:: Passage to read ::
▼▼▼

You’ve been dating for a while and lately you’ve are spending more nights together than apart. In fact, you’ve spent so few nights at your place that your pet cactus is dying. After talking it over with your partner you both agree: it’s time to move in together.
Deciding to move in together is exciting but it’s also a major life event that can have a long-term impact on your finances. Merging your households and sharing the costs of living together means you both have more cash to put towards your other financial goals. But there are definitely some important money conversations you should have before you take this important step. Make sure you #RealMoneyTalk about these six things before you move in together.
What are Your Financial and Life Goals?
Deciding that you are ready to share the same living space is a good start, but you’ll also want to start having conversations about your financial and life goals. Most likely, you each already have individual short and long-term goals that you have been working towards. Talking about your pre-existing goals makes sure that you are both in a position to respect and account for your individual needs as you move into this new phase of your relationship.
You will also want to think about creating goals that you both want to start working towards as a couple after you move in together. This could be everything from wanting to move to a new city in the next year to wanting to retire before age fifty. Setting goals up front makes it a lot easier to decide on these priorities so they have proper attention as you grow as a couple. Being open and honest here will save you both from surprises later and make it that much easier to hammer out a budget you can both agree on.
What Is Your Combined Income, Debt & Credit History?
Merging households means that your finances are now dependent on each other, even if you choose to maintain separate bank accounts and split expenses. If you’ve never had conversations about how much money you make, your credit history, and your debt, now is the time to start.
Your credit can affect your ability to qualify for a lease. It can also impact the amount of security deposit you need to put down on a rental. If you are considering buying a house together, your credit is even more important. It can stop you from even qualifying for a mortgage at all.
If you haven’t started having these conversations yet, it might feel a little uncomfortable at first to get financially vulnerable with each other — especially if one of you has some items on your credit that you aren’t particularly happy with. But once you start living together things won’t stay hidden for very long. Better to have the conversation beforehand and not when you are sitting down in the leasing office. This will be your opportunity for fresh financial start with all your cards on the table.
How Much Are You Going to Spend?
In theory, moving in together means that you should be able to spend less on your living expenses. One apartment should cost less than two right? But if one of you prefers luxury accommodations while the other is more frugal, this can quickly cause friction.
Combining households means that you are are both going to be responsible for the household expenses. It’s important to get on the same page about the kind of lifestyle you both prefer and exactly how much that lifestyle is going to cost. This will impact what size place you get, the length of your commute, and miscellaneous items you both might want in the budget, like Netflix or monthly facials
How Are You Going to Split Expenses?

▲▲▲

:: Information supplied ::
▼▼▼

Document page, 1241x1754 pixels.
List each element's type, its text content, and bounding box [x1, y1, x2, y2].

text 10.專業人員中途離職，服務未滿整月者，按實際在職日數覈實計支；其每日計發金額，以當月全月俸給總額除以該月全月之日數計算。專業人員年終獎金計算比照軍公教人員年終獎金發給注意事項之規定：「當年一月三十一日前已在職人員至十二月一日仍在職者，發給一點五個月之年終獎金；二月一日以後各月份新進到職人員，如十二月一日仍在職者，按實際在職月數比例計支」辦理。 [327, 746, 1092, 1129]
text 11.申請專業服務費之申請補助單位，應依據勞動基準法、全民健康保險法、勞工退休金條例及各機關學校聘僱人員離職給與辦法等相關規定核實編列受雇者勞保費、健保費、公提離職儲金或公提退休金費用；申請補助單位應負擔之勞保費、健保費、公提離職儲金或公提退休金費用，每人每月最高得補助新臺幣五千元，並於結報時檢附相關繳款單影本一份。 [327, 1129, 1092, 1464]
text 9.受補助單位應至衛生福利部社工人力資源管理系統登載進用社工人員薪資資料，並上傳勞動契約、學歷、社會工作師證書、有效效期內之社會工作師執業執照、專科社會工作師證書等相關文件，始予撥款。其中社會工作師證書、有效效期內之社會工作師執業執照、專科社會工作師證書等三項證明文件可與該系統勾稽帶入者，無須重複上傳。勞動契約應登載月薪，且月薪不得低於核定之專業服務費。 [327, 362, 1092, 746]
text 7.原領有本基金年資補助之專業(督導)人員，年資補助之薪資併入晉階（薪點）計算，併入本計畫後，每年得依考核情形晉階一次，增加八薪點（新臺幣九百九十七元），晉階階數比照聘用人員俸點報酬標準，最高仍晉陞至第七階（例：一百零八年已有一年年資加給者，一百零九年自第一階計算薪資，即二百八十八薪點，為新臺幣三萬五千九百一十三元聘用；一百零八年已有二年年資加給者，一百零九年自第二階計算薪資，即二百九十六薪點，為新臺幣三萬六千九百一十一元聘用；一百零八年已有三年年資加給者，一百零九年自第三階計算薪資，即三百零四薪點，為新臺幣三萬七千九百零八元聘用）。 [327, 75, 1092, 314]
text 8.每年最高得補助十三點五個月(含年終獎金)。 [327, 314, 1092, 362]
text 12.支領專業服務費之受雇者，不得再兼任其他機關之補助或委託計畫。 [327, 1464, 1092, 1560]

▲▲▲

Turn the paragraph of the article on moving in together that begins "Your credit can affect" into a short bulleted list that keeps its main facts. The items have no connection to the article on moving in together.

:: Solution below ::
- Credit can affect whether you qualify for a lease.
- It can affect how much security deposit a rental requires.
- It matters even more if you plan to buy a house together, because it can keep you from qualifying for a mortgage at all.